» What is needed: Copy the records below word for word, starting at their first line and ending at the line that contains "color balance rgb: perceptual", with that line included.

» Stored data:

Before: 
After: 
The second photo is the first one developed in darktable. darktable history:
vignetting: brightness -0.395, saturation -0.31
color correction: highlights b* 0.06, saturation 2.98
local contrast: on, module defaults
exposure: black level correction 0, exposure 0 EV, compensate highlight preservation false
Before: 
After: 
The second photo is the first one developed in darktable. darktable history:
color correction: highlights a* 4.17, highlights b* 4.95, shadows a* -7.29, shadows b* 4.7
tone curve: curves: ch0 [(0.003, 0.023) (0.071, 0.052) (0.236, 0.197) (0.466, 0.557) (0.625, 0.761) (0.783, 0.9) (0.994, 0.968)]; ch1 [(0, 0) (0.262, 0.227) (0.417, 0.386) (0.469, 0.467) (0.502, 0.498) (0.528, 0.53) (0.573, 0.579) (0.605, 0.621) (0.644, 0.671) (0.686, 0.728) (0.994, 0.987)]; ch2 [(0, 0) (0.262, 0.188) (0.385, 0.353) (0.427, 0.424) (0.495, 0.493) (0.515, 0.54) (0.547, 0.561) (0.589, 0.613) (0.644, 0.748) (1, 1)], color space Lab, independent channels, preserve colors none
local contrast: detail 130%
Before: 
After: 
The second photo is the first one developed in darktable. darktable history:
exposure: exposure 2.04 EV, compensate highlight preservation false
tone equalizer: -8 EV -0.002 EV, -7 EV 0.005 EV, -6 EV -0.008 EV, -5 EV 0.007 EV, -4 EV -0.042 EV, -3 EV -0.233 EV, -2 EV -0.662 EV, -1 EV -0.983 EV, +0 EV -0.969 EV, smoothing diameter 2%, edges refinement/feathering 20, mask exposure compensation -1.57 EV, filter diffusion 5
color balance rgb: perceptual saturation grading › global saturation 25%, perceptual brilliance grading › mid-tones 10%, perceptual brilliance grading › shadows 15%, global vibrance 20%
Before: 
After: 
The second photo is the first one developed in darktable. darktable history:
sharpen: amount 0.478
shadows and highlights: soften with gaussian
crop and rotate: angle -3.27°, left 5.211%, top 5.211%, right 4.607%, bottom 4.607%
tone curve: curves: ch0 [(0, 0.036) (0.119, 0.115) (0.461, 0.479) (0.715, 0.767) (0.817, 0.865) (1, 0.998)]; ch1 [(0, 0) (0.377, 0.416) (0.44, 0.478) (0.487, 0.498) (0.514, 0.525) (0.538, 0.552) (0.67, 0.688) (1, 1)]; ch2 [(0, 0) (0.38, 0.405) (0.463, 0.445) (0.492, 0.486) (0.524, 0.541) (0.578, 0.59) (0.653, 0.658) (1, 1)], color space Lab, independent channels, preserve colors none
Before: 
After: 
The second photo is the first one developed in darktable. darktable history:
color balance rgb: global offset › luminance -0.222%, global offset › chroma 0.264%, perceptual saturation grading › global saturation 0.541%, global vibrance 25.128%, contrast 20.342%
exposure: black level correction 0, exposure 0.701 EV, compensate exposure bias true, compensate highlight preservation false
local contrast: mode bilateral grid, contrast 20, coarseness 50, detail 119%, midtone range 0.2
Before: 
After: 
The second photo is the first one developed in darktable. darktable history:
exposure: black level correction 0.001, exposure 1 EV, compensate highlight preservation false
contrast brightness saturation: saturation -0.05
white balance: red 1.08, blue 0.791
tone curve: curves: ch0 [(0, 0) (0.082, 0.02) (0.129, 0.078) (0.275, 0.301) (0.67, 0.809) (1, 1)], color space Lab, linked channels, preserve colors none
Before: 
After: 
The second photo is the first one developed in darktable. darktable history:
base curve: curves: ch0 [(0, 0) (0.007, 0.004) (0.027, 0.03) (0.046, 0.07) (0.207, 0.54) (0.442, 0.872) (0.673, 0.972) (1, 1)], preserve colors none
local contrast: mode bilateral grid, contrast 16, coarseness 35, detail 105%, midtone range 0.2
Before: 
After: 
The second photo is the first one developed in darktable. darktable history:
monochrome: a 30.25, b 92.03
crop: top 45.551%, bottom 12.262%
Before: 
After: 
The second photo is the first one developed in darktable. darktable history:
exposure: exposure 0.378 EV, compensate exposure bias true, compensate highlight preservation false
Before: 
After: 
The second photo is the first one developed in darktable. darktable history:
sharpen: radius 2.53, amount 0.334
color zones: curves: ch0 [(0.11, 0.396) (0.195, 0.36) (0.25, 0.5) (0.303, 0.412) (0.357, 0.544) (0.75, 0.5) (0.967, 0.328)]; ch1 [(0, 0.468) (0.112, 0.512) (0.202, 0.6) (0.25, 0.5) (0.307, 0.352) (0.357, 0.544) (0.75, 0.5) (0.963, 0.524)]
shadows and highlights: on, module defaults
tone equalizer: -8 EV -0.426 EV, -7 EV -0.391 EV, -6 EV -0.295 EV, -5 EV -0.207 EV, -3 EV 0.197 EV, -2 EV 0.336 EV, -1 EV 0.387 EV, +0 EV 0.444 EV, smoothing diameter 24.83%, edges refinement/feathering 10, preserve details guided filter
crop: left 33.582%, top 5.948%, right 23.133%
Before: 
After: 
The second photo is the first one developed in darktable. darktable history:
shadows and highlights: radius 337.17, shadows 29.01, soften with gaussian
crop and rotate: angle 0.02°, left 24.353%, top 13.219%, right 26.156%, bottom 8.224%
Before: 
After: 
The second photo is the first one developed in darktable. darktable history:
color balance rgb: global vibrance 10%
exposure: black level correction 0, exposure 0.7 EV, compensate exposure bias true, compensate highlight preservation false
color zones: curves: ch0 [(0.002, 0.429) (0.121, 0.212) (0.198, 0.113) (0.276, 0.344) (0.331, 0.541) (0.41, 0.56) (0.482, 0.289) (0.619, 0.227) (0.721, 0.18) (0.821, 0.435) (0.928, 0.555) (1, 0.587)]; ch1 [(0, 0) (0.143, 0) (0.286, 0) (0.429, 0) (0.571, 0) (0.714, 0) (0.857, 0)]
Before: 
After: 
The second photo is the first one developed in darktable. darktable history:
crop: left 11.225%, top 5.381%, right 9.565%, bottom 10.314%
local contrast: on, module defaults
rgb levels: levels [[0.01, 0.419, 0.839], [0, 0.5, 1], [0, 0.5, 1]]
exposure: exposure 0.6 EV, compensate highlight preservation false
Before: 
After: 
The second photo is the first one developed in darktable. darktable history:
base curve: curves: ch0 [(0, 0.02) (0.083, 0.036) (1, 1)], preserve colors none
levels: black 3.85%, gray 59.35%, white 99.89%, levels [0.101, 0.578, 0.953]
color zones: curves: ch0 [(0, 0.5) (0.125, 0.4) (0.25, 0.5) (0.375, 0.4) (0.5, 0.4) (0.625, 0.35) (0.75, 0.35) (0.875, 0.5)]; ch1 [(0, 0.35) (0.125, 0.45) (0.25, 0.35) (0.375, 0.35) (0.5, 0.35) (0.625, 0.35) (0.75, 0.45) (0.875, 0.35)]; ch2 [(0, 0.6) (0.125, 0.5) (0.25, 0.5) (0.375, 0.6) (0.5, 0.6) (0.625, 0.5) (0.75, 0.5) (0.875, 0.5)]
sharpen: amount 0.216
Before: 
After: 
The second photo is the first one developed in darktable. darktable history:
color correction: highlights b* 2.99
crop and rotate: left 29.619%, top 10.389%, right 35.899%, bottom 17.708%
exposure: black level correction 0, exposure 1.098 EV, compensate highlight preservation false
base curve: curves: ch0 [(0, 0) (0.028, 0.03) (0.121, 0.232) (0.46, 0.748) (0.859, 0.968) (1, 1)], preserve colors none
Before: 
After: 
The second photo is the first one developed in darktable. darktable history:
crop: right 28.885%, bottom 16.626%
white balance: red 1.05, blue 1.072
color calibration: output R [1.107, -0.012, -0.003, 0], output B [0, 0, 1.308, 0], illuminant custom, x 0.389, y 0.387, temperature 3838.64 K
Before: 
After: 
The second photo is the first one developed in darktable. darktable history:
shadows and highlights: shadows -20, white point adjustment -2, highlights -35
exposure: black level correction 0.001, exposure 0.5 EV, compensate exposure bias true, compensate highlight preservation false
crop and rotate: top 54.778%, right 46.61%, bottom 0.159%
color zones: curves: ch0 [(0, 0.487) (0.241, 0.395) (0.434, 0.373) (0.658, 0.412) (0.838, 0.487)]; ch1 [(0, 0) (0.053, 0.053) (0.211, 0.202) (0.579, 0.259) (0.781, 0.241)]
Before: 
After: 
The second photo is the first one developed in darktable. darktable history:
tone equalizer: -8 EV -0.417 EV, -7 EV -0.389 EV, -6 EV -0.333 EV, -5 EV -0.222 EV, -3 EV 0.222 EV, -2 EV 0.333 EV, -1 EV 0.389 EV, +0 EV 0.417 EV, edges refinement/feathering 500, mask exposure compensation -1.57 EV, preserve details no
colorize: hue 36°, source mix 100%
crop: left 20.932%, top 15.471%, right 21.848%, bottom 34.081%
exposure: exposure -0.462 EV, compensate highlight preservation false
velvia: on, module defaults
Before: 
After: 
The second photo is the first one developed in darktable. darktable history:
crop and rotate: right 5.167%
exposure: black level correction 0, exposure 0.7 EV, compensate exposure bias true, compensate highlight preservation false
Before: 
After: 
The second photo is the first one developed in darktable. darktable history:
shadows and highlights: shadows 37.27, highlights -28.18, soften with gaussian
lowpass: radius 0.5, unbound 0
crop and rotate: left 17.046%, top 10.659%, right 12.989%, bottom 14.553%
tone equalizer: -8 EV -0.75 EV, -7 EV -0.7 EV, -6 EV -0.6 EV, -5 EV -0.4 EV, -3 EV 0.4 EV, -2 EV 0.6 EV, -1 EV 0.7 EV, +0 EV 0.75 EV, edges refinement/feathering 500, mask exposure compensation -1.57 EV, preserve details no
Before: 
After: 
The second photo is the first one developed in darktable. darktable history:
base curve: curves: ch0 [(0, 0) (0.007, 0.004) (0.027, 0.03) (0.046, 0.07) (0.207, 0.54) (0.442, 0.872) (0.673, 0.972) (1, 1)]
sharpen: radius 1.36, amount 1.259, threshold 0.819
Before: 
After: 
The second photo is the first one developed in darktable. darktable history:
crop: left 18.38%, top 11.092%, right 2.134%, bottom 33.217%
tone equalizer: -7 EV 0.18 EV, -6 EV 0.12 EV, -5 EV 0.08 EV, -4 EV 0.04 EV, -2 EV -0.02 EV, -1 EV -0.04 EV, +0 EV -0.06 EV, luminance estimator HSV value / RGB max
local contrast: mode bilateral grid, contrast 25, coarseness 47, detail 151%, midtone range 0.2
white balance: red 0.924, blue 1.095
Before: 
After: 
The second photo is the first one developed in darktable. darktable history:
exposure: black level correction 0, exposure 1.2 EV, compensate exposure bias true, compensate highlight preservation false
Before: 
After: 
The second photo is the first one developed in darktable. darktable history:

» Answer to this task:
Before: 
After: 
The second photo is the first one developed in darktable. darktable history:
vignetting: brightness -0.395, saturation -0.31
color correction: highlights b* 0.06, saturation 2.98
local contrast: on, module defaults
exposure: black level correction 0, exposure 0 EV, compensate highlight preservation false
Before: 
After: 
The second photo is the first one developed in darktable. darktable history:
color correction: highlights a* 4.17, highlights b* 4.95, shadows a* -7.29, shadows b* 4.7
tone curve: curves: ch0 [(0.003, 0.023) (0.071, 0.052) (0.236, 0.197) (0.466, 0.557) (0.625, 0.761) (0.783, 0.9) (0.994, 0.968)]; ch1 [(0, 0) (0.262, 0.227) (0.417, 0.386) (0.469, 0.467) (0.502, 0.498) (0.528, 0.53) (0.573, 0.579) (0.605, 0.621) (0.644, 0.671) (0.686, 0.728) (0.994, 0.987)]; ch2 [(0, 0) (0.262, 0.188) (0.385, 0.353) (0.427, 0.424) (0.495, 0.493) (0.515, 0.54) (0.547, 0.561) (0.589, 0.613) (0.644, 0.748) (1, 1)], color space Lab, independent channels, preserve colors none
local contrast: detail 130%
Before: 
After: 
The second photo is the first one developed in darktable. darktable history:
exposure: exposure 2.04 EV, compensate highlight preservation false
tone equalizer: -8 EV -0.002 EV, -7 EV 0.005 EV, -6 EV -0.008 EV, -5 EV 0.007 EV, -4 EV -0.042 EV, -3 EV -0.233 EV, -2 EV -0.662 EV, -1 EV -0.983 EV, +0 EV -0.969 EV, smoothing diameter 2%, edges refinement/feathering 20, mask exposure compensation -1.57 EV, filter diffusion 5
color balance rgb: perceptual saturation grading › global saturation 25%, perceptual brilliance grading › mid-tones 10%, perceptual brilliance grading › shadows 15%, global vibrance 20%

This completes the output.